I have read a few articles and posts online where people have said that they are addicted to self harming. Considering how hard it is to resist hurting yourself when triggered, it is not surprising to hear this word. However is “addiction” the right term to use?
“Addiction is a psychological and physical inability to stop consuming a chemical, drug, activity, or substance, even though it is causing psychological and physical harm”.
The very definition draws up some interesting debates, physical v psychological addictions.
A physical addiction is not controllable. A person who is denied a substance to which they are physically addicted will not have control over their bodies reactions.
Psychological addiction on the other hand is controllable. Gambling or self harm is a behaviour therefore many will argue that however hard these feelings are, they can be managed and controlled.

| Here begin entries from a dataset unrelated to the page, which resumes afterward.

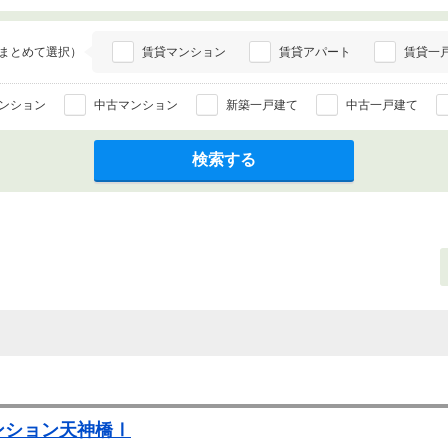
まとめて選択）
賃貸マンション
賃貸アパート
賃貸一
ンション
中古マンション
新築一戸建て
中古一戸建て
検索する
ンション天神橋Ⅰ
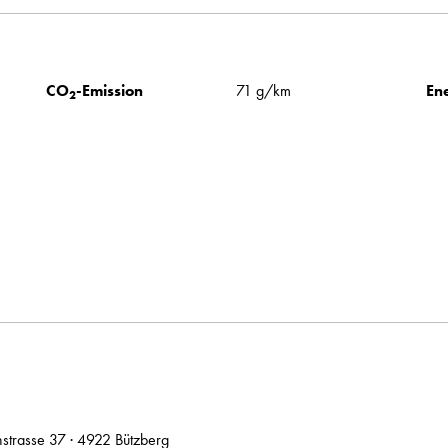
CO
-Emission
71 g/km
Ene
2
hstrasse 37 · 4922 Bützberg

I am someone who self harms but I have never viewed it as an addiction. The word addiction for me doesn’t sit comfortably because it suggests that I am not in control of my actions. I self harm because of a need to gain control so to say I am addicted would contradict this. I would use the word reliant to define my relationship with self harm. It is my coping mechanism, but it is also a choice that I make and that I am responsible for. Again I feel the word addiction negates that level of responsibility. When I am in crisis, it doesn’t always feel like I have a choice but I do, and on good days I do realise that I need to learn to make better choices.
I am not going to say that someone who says they are addicted to self harm is wrong, but for me I don’t feel it is the right term to use.